Non si vede pertanto come il principio di eguaglianza resti compromesso dalla norma denunciata, che contiene in sé un temperamento al rigore della regola di connessione. Quando questo temperamento non risulta attuabile, la diversità di trattamento che il minore riceve rispetto ad altri minori dipende, sia quanto alla competenza sia quanto al procedimento e quindi alla specializzazione della difesa (sulla quale particolarmente si sofferma l'ordinanza di rimessione), da una diversità sostanziale della situazione che si determina quando sono coimputati maggiori e minori di diciotto anni rispetto a quella che si concreta quando gli imputati hanno tutti una età minore dei diciotto anni. Questa diversità va considerata anche se implica il sottrarre competenza ad un giudice specializzato, perché i principi della connessione non concernono soltanto problemi di ripartizione di competenza tra giudici ordinari, come invece ritiene il Pretore di Iseo (arg. art. 49 del Codice di procedura penale).

 

PER QUESTI MOTIVI

LA CORTE COSTITUZIONALE

 

dichiara non fondata la questione di legittimità costituzionale dell'art. 9, secondo comma, prima parte, del R.D.L. 20 luglio 1934, n. 1404, concernente l'istituzione e il funzionamento del Tribunale dei minorenni, proposta dal Pretore di Iseo con ordinanza del 12 gennaio 1965, in riferimento all'art. 3 della Costituzione.

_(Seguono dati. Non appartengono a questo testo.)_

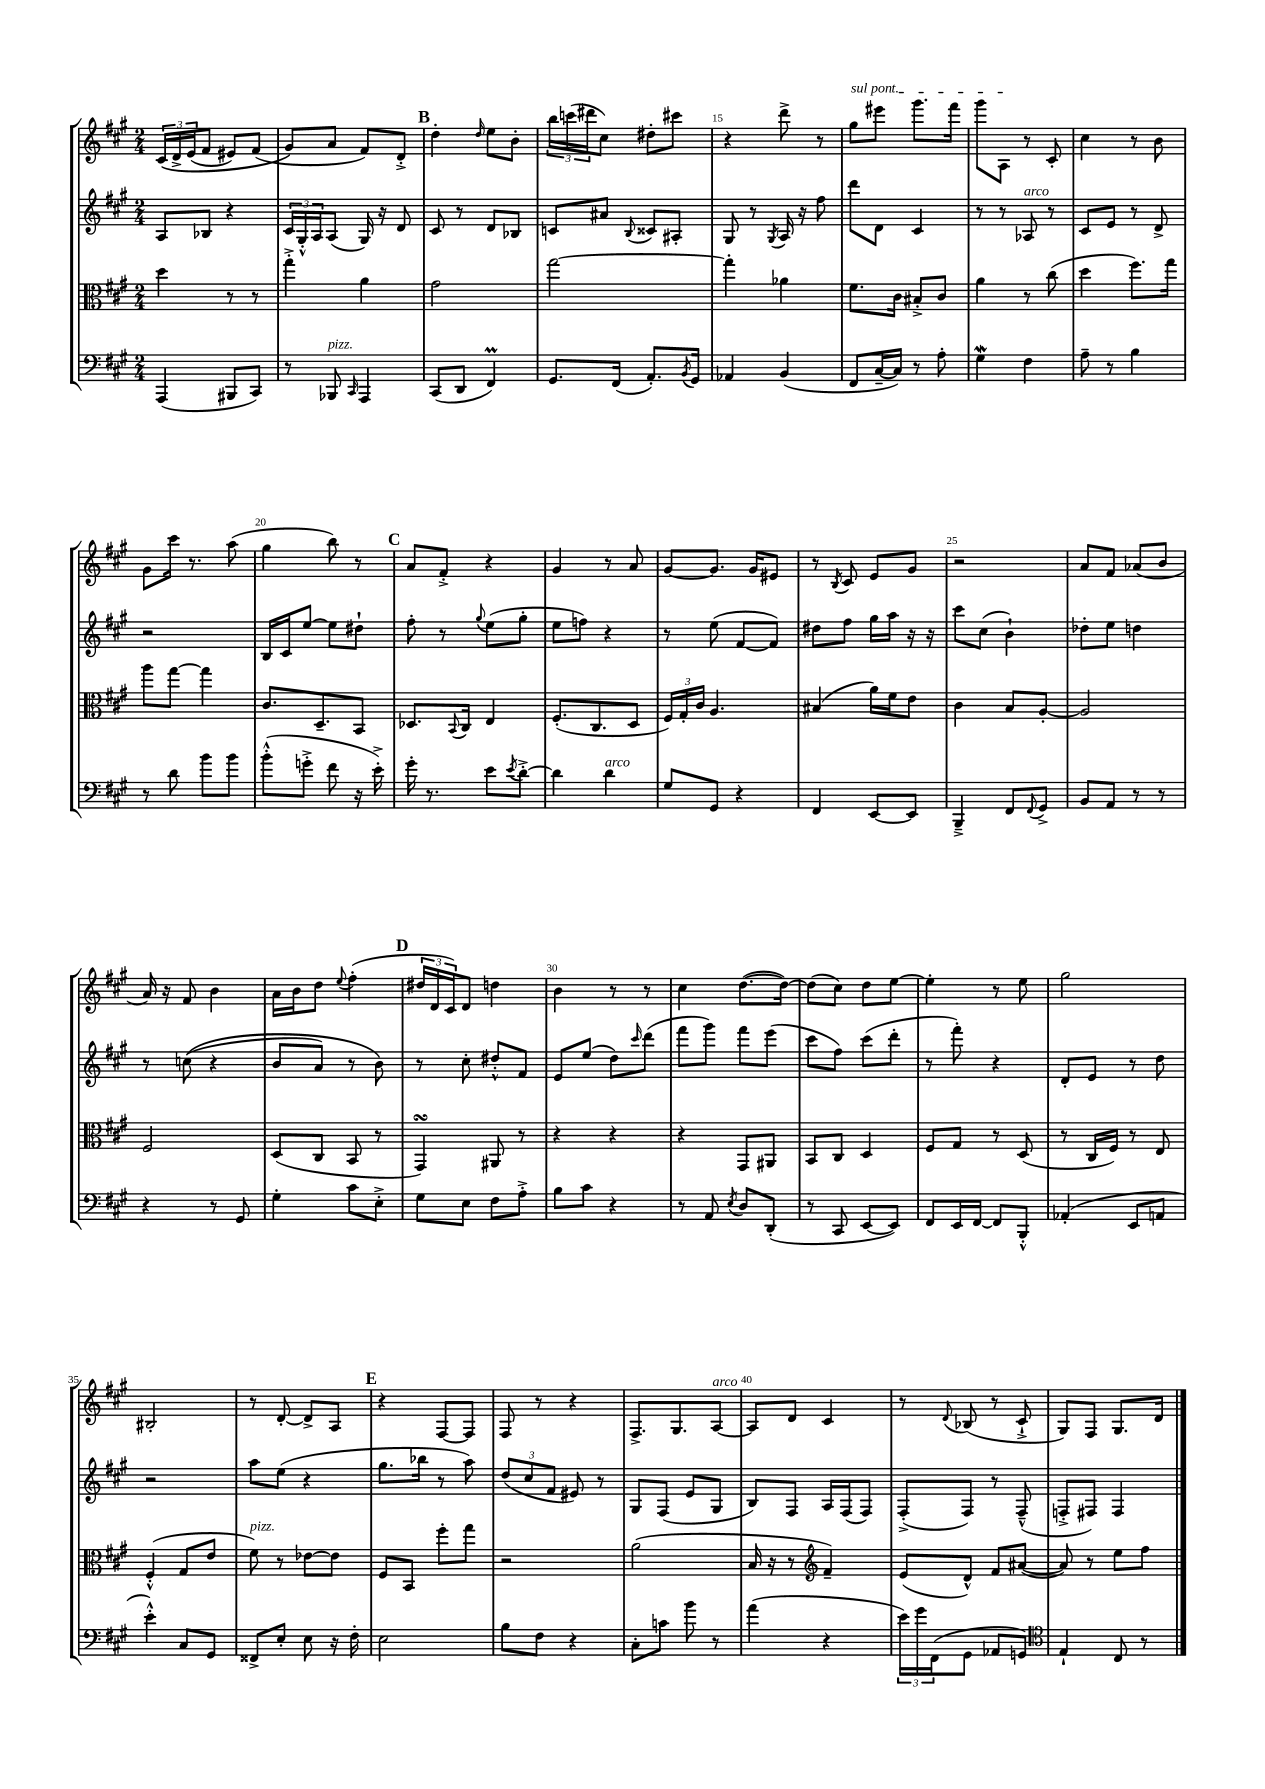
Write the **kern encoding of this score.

**kern	**kern	**kern	**kern
*staff4	*staff3	*staff2	*staff1
*clefF4	*clefC3	*clefG2	*clefG2
*k[f#c#g#]	*k[f#c#g#]	*k[f#c#g#]	*k[f#c#g#]
*M2/4	*M2/4	*M2/4	*M2/4
(4AAA	4dd	8A	&(24c#
.	.	.	24d^
.	.	.	(24e
.	.	8B-	8f#
8BBB#	8r	4r	8e#)
8CC#)	8r	.	(8f#
=	=	=	=
8r	4gg#'^	24c#	8g#&)
.	.	24G#'^^	.
.	.	24A	.
8BBB-	.	(8A	8a
16qqCC#	.	.	.
4AAA	4a	16G#)	8f#)
.	.	16r	.
.	.	8d	8d'^
=	=	=	=
(8CC#	2g#	8c#	4dd'
8DD	.	8r	.
.	.	.	16qqdd
4FF#)	.	8d	8ee
.	.	8B-	8b'
=	=	=	=
8.GG#	[2gg#	8c	24bb
.	.	.	(24ccc
.	.	.	24ddd#
.	.	8a#	8cc#)
(16FF#	.	.	.
.	.	8qqB	.
8.AA')	.	8c##	8dd#'
.	.	8A#'	8ccc#
8qBB	.	.	.
16GG#	.	.	.
=	=	=	=
4AA-	4gg#']	8G#	4r
.	.	8r	.
.	.	8qG#	.
(4BB	4a-	16A	8ddd^
.	.	16r	.
.	.	8ff#	8r
=	=	=	=
8FF#	8.f#	8ddd	8gg#
[16C#~	.	8d	8eee#
16C#])	16c#	.	.
8r	8B#'^	4c#	8.ggg#
8A'	8c#	.	.
.	.	.	16fff#
=	=	=	=
4G#	4a	8r	8ggg#
.	.	8r	8A
4F#	8r	8A-	8r
.	(8cc#	8r	8c#'
=	=	=	=
8A~	4dd	8c#	4cc#
8r	.	8e	.
4B	8.ff#)	8r	8r
.	.	8d^	8b
.	16gg#	.	.
=	=	=	=
8r	8aa	2r	8g#
8d	[8gg#	.	16ccc#
.	.	.	8.r
8b	4gg#]	.	.
8b	.	.	(8aa
=	=	=	=
(8b'^^	8.c#	16B	4gg#
.	.	16c#	.
8g'^	.	[8ee	.
.	8.D~	.	.
8f#	.	8ee]	8bb)
16r	8BB	8dd#`	8r
16e'^)	.	.	.
=	=	=	=
16g#'	8.D-	8ff#'	8a
8.r	.	.	.
.	.	8r	8f#'^
.	8qqBB	.	.
.	16C#	.	.
.	.	8qqgg#	.
8e	4E	(8ee	4r
8qe	.	.	.
[8d'^	.	8gg#'	.
=	=	=	=
4d]	(8.F#'	8ee	4g#
.	.	8ff)	.
.	8.C#	.	.
4d	.	4r	8r
.	8D	.	8a
=	=	=	=
8G#	24F#)	8r	[8g#
.	24G#'	.	.
.	24c#	.	.
8GG#	4.A	(8ee	8.g#]
4r	.	[8f#	.
.	.	.	16g#
.	.	8f#])	8e#
=	=	=	=
4FF#	(4B#	8dd#	8r
.	.	.	8qB
.	.	8ff#	8c#
[8EE	16a)	16gg#	8e
.	16f#	16aa	.
8EE]	8e	16r	8g#
.	.	16r	.
=	=	=	=
4BBB~^	4c#	8ccc#	2r
.	.	(8cc#	.
8FF#	8B	4b`)	.
8qqFF#	.	.	.
8GG#^	[8A'	.	.
=	=	=	=
8BB	2A]	8dd-'	8a
8AA	.	8ee	8f#
8r	.	4dd	(8a-
8r	.	.	8b
=	=	=	=
4r	2F#	8r	16a)
.	.	.	16r
.	.	&((8cc	8f#
8r	.	4r	4b
8GG#	.	.	.
=	=	=	=
4G#'	(8D	8b	16a
.	.	.	16b
.	8C#	8a)	8dd
.	.	.	8qqee
8c#	8BB	8r	(4ff#'
8E'^	8r	8b&)	.
=	=	=	=
8G#	4GG#)	8r	24dd#
.	.	.	24d
.	.	.	24c#)
8E	.	8cc#'	8d
8F#	8AA#	8dd#'^^	4dd
8A'^	8r	8f#	.
=	=	=	=
8B	4r	8e	4b
8c#	.	(8ee	.
4r	4r	8dd)	8r
.	.	16qqccc#	.
.	.	(8ddd	8r
=	=	=	=
8r	4r	8fff#	4cc#
8AA	.	8ggg#)	.
8qE	.	.	.
8D	8GG#	8fff#	([8.dd
(8DD'	8AA#	(8eee	.
.	.	.	16dd_)
=	=	=	=
8r	8BB	8ccc#	(8dd]
8CC#	8C#	8ff#)	8cc#)
[8EE	4D	(8ccc#	8dd
8EE])	.	8ddd'	[8ee
=	=	=	=
8FF#	8F#	8r	4ee']
16EE	8G#	8fff#')	.
[16FF#	.	.	.
8FF#]	8r	4r	8r
8BBB'^^	(8D	.	8ee
=	=	=	=
(4AA-'	8r	8d'	2gg#
.	16C#	8e	.
.	16F#)	.	.
8EE	8r	8r	.
8AA	8E	8dd	.
=	=	=	=
4e'^^)	(4F#'^^	2r	2B#'
8C#	8G#	.	.
8GG#	8e	.	.
=	=	=	=
8FF##^	8f#)	8aa	8r
8E'	8r	(8ee	[8d'
8E	[8e-	4r	8d^]
16r	8e-]	.	8A
16F#'	.	.	.
=	=	=	=
2E	8F#	8.gg#	4r
.	8BB	.	.
.	.	16bb-	.
.	8ff#'	8r	[8F#
.	8gg#	8aa)	8F#]
=	=	=	=
8B	2r	(12dd	8F#
.	.	12cc#	.
8F#	.	.	8r
.	.	12f#	.
4r	.	8e#)	4r
.	.	8r	.
=	=	=	=
8C#'	(2a	8G#	8.F#^
8c	.	(8F#	.
.	.	.	8.G#
8b	.	8e	.
8r	.	8G#	[8A
=	=	=	=
(4a	16B	8B)	8A]
.	16r	.	.
.	8r	8F#	8d
*	*clefG2	*	*
4r	4f#~)	16A	4c#
.	.	(16F#	.
.	.	8F#)	.
=	=	=	=
24e)	(8e	(8F#'^	8r
24g#	.	.	.
(24FF#	.	.	.
.	.	.	8qqd
8GG#	8d^^)	8F#)	(8B-
8AA-	8f#	8r	8r
8GG)	([8a#	(8F#~^^	8c#`^
=	=	=	=
*clefC4	*	*	*
4E`	8a#])	8F'^	8G#)
.	8r	8F#)	8F#
8C#	8ee	4F#	8.G#
8r	8ff#	.	.
.	.	.	16d
==	==	==	==
*-	*-	*-	*-
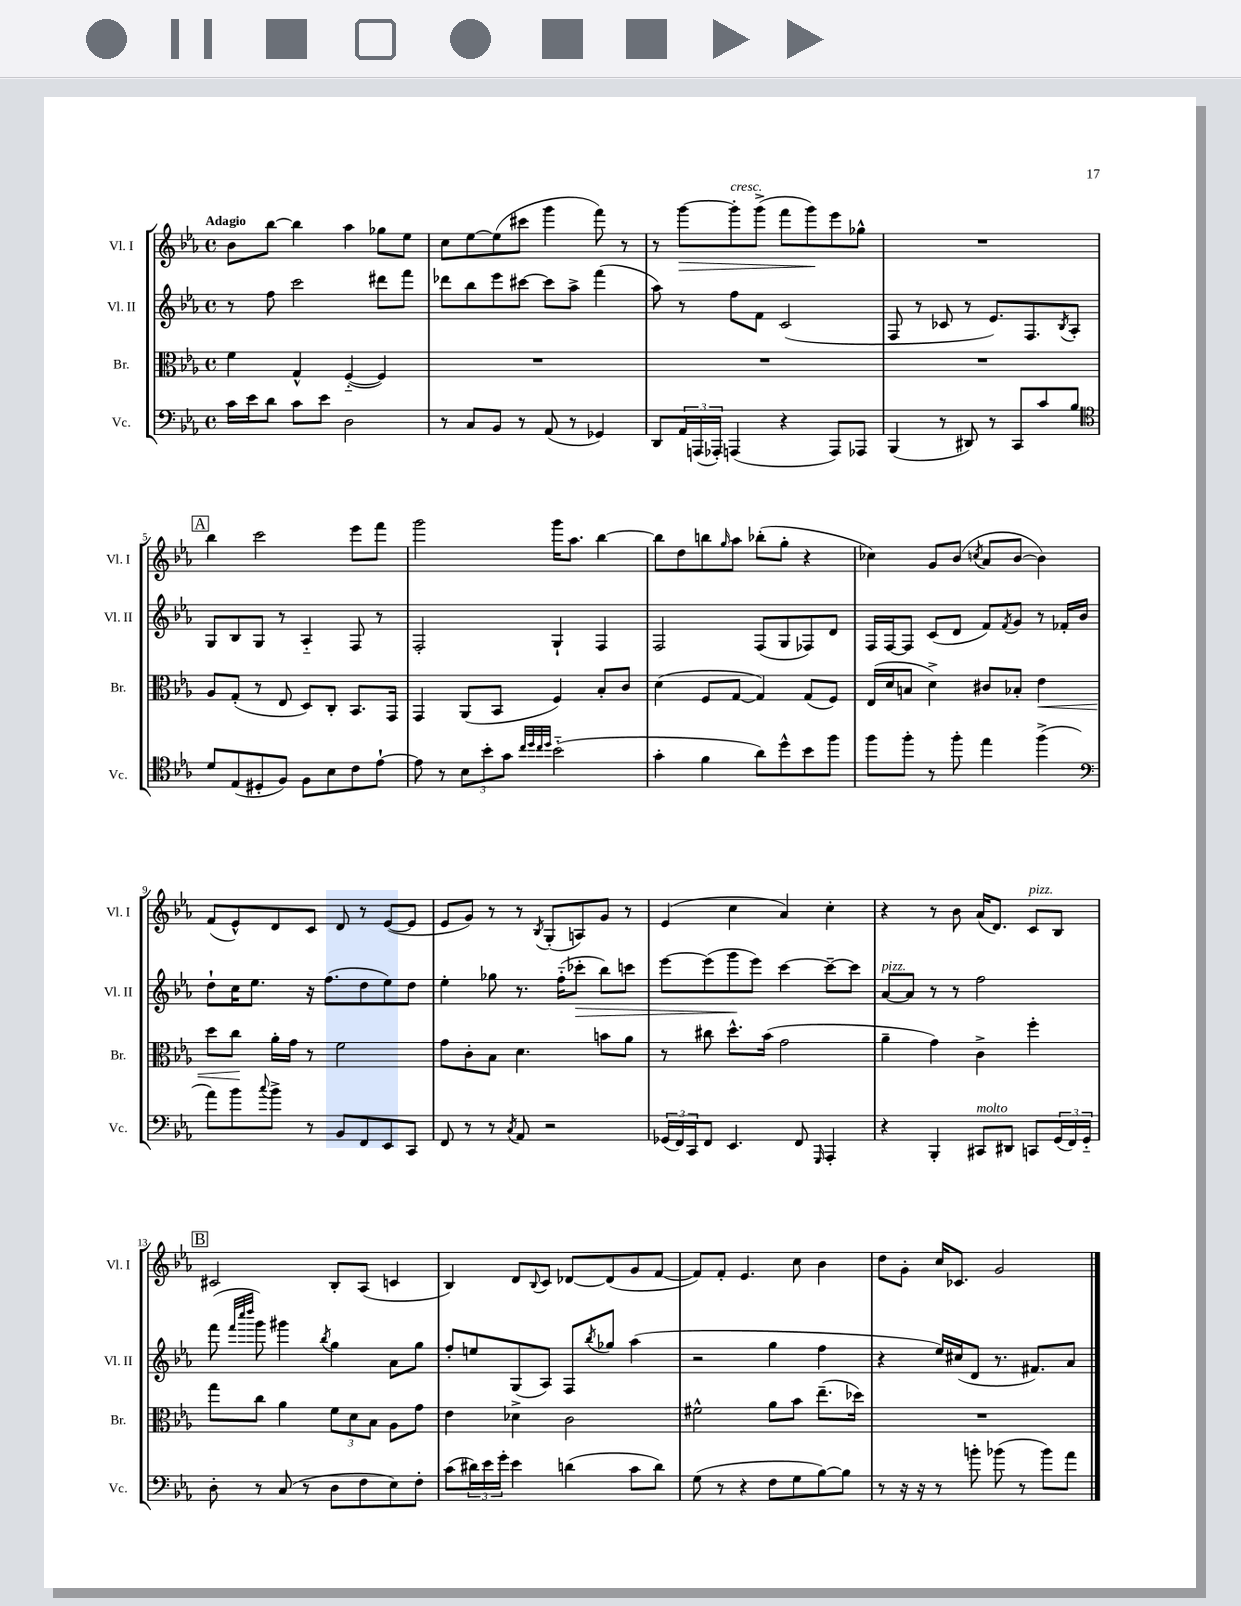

Così deciso in Roma, in camera di consiglio, nella sede della Corte costituzionale, Palazzo della Consulta, il 3 febbraio 1966.

 

Gaspare AMBROSINI - Giuseppe CASTELLI AVOLIO - Antonino PAPALDO - Nicola JAEGER - Giovanni CASSANDRO - Biagio PETROCELLI - Antonio MANCA - Aldo SANDULLI - Giuseppe BRANCA - Michele FRAGALI - Costantino MORTATI - Giuseppe CHIARELLI - Giuseppe VERZÌ - Giovanni Battista BENEDETTI - Francesco Paolo BONIFACIO  

 

 

Depositata in cancelleria il 8 febbraio 1966.